Task statement: Quote the dated blog entries below in full, word for word and without any changes.

— start Given text —

May 2 2010

10 years of driving

I have been driving for about 10 years, and i’ve never been in an accident while behind the wheel.

I’ve been in a few with my mom driving though, specifically one when I was about 5, and I went to the ER in an ambulance with her, and felt important because they asked me our address and stuff like that, and then I waited in a room with a really big male nurse who talked to me about ice cream and cartoons until my mom came back from getting xrays.

And specifically one today, on 528, where there was a ladder in the road and a truck parked right where we really needed to swerve to, and where no one was hurt but that fact is really quite amazing. A few more inches into the treeline and it’d be “blink once for no, twice for yes” for me.

I don’t know how people can operate with the assumption that God is not involved in their lives. Even in my overly logical, nay, Vulcan-ish mind the presence of a divine being and the concept of that being actually involving itself with my existance on a daily basis is so deeply seated in the core of my consciousness that literally the reverse is unfathomable. Not in a “wow, we’ll never know just how big the universe is” but more of a “black is not white” kind of way.

It doesn’t take a hard day to make me consider these things. I thank God for his mercies and grace regularly. However I do thank him a little more effusively when I realize the detail that goes into his delivery.

I still kinda feel like I have tiny shards of glass on me though. I wonder if it’s psychosis?


Apr 18 2010

Cats…why’d it have to be cats…

If I didn’t know that cats loudly scream in exactly the same fashion as what I’d imagine a woman being beaten with a hot branding iron sounds like…I would be calling 911 every stinking night to report domestic disturbances.

— end Given text —
— start Given data —

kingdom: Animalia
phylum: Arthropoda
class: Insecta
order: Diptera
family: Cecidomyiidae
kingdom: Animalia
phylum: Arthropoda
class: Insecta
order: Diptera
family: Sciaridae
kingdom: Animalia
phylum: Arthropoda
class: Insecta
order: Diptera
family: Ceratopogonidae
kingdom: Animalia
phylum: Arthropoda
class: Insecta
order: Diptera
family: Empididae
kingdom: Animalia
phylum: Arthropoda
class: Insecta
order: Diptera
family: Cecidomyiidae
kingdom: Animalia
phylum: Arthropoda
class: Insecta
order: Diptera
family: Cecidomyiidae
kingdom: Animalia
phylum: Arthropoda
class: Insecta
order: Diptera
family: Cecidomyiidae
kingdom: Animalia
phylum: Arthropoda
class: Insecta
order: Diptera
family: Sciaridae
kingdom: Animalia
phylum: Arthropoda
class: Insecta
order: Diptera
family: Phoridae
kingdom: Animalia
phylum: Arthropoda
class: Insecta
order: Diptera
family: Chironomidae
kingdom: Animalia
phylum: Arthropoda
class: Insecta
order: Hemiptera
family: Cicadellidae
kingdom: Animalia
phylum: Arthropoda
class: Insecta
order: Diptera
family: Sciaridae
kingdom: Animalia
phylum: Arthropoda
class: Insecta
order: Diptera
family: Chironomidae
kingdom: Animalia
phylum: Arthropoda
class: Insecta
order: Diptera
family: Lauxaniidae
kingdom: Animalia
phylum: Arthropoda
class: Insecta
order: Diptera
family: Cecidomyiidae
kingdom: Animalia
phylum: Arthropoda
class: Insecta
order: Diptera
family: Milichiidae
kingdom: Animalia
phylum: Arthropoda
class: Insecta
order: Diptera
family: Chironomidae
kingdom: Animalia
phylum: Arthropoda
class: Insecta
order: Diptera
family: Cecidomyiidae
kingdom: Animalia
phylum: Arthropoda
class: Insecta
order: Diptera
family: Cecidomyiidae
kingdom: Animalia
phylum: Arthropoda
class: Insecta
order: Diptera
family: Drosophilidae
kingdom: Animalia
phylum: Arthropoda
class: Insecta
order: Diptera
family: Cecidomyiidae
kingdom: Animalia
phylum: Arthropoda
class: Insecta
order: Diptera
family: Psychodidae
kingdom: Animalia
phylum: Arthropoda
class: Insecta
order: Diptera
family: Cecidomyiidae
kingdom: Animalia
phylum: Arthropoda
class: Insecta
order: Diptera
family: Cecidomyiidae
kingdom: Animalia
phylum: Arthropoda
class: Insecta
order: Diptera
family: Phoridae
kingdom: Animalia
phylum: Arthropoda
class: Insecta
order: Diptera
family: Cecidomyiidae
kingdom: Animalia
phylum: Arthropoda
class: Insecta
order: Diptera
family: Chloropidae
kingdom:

— end Given data —

Answer to this problem:
May 2 2010

10 years of driving

I have been driving for about 10 years, and i’ve never been in an accident while behind the wheel.

I’ve been in a few with my mom driving though, specifically one when I was about 5, and I went to the ER in an ambulance with her, and felt important because they asked me our address and stuff like that, and then I waited in a room with a really big male nurse who talked to me about ice cream and cartoons until my mom came back from getting xrays.

And specifically one today, on 528, where there was a ladder in the road and a truck parked right where we really needed to swerve to, and where no one was hurt but that fact is really quite amazing. A few more inches into the treeline and it’d be “blink once for no, twice for yes” for me.

I don’t know how people can operate with the assumption that God is not involved in their lives. Even in my overly logical, nay, Vulcan-ish mind the presence of a divine being and the concept of that being actually involving itself with my existance on a daily basis is so deeply seated in the core of my consciousness that literally the reverse is unfathomable. Not in a “wow, we’ll never know just how big the universe is” but more of a “black is not white” kind of way.

It doesn’t take a hard day to make me consider these things. I thank God for his mercies and grace regularly. However I do thank him a little more effusively when I realize the detail that goes into his delivery.

I still kinda feel like I have tiny shards of glass on me though. I wonder if it’s psychosis?


Apr 18 2010

Cats…why’d it have to be cats…

If I didn’t know that cats loudly scream in exactly the same fashion as what I’d imagine a woman being beaten with a hot branding iron sounds like…I would be calling 911 every stinking night to report domestic disturbances.